A equipe de pesquisa constatou fragilidades do Sistema Único de Saúde (SUS) que contribuem para vulnerabilizar mulheres periféricas – especialmente as que têm filhos com deficiência. Problemas no acesso aos serviços de saúde e a oferta regular desses mesmos serviços, são alguns obstáculos enfrentados pelas famílias das crianças com SCZ. Olhar para a questão da mulher durante esse episódio crítico da saúde pública no Brasil não consistiu em apenas diagnosticar os problemas, mas inserir quem realmente foi afetado pela epidemia no debate científico para elaborar e melhorar o atendimento a crianças com a síndrome e suas cuidadoras. 

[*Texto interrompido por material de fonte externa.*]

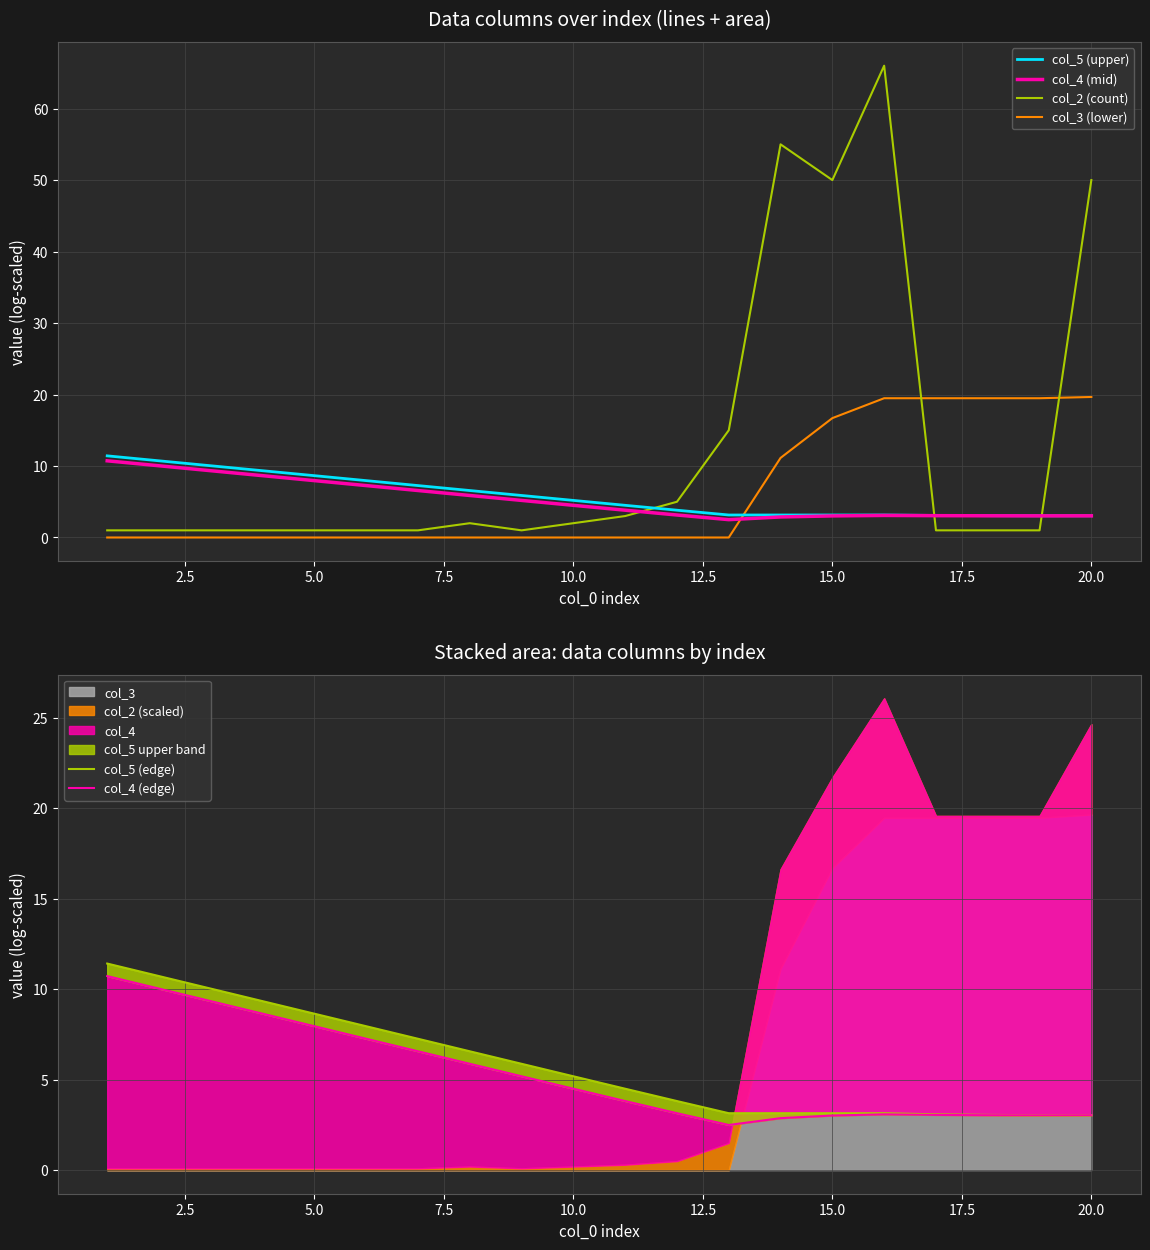

The value of col_3 (lower) at 15.0 is 29.8. True or false?

False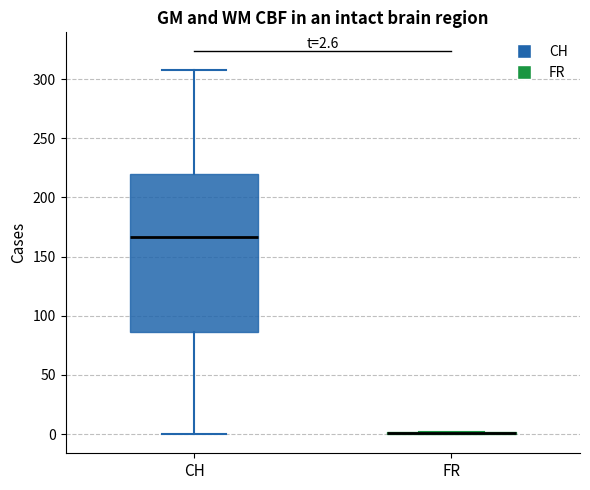

Which box is the tallest, from its lower edge to its upper edge?

CH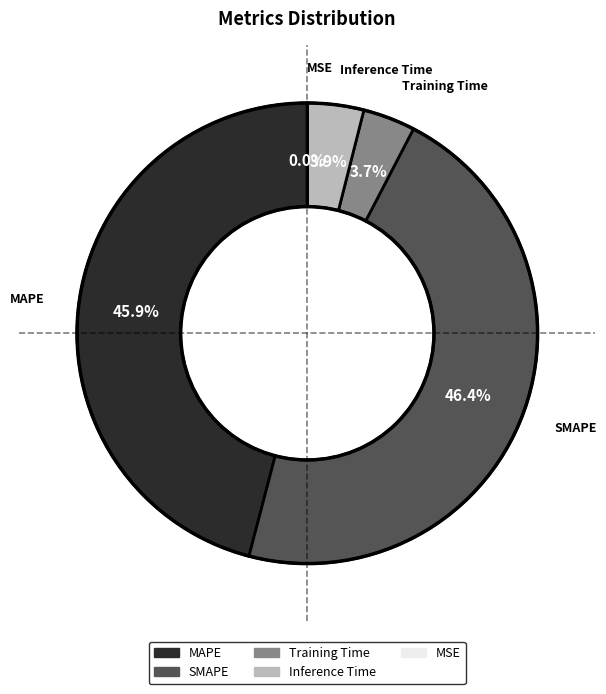

To the nearest percent, what is the difference between the largest and smallest slice percentages?

46%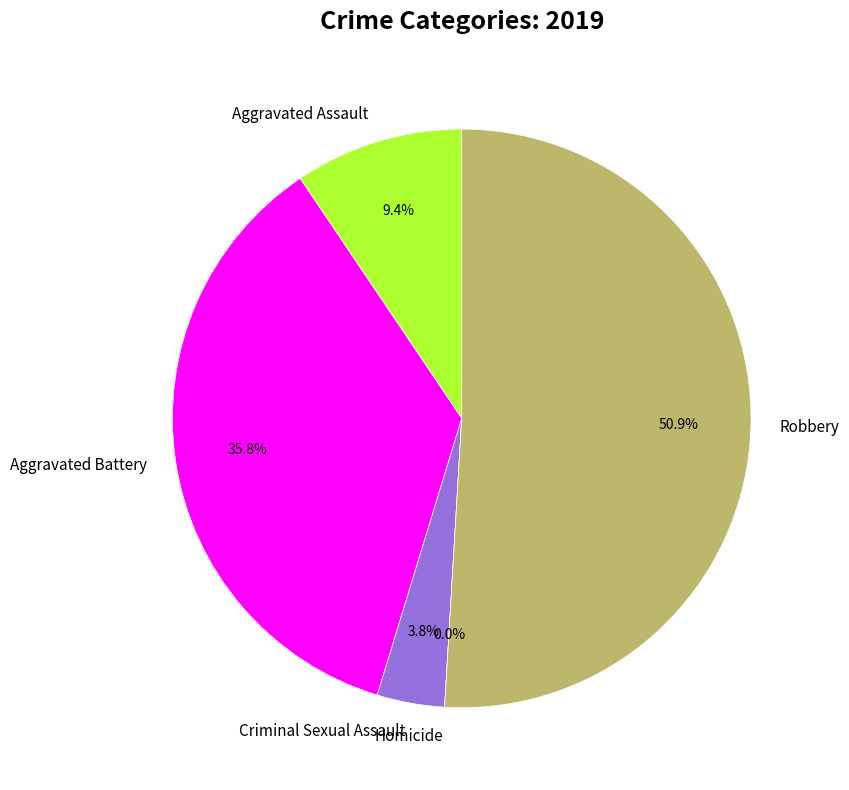

Do Homicide and Aggravated Battery together represent more than half of the pie?

No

Se a ação de identificar lugares que acumulam água e viram criadouros do Aedes aegpyti, realizada pelos ACS, é importante para interromper o ciclo de propagação do vírus, a necessidade de estocar água devido à falta de abastecimento hídrico adequado deve ser entendida como um desafio estrutural a ser incorporado e superado no enfrentamento de uma epidemia como a causada pelo Zika vírus.

Foi essa a questão motivadora da pesquisa “Modelagem e mapeamento das probabilidades estatísticas entre transmissão do vírus Zika e as condições de saneamento e drenagem na região metropolitana de Fortaleza”, coordenada por Débora Cynamon e Clarice Melamed, que também olhou para os aspectos territoriais envolvidos na epidemia causada pelo Zika vírus. 

“Olhar a saúde sob um aspecto mais amplo e saber com maior precisão o alcance da implementação de saneamento ou a falta dela, para a saúde da população é importante para garantir a qualidade da política pública a ser pensada e desenvolvida”, afirmou Débora.  

A investigação apontou que apenas 31% dos dados pareados adequadamente, ou seja, que constavam corretamente nos dois bancos de informação, confirmaram a hipótese de a falta de saneamento propiciar um ambiente favorável à proliferação do vetor que propaga a Zika e, consequentemente, deixar as mulheres grávidas dessas regiões mais expostas ao vírus. Apesar de ser um número baixo, não é possível descartar a ligação entre as variáveis analisadas.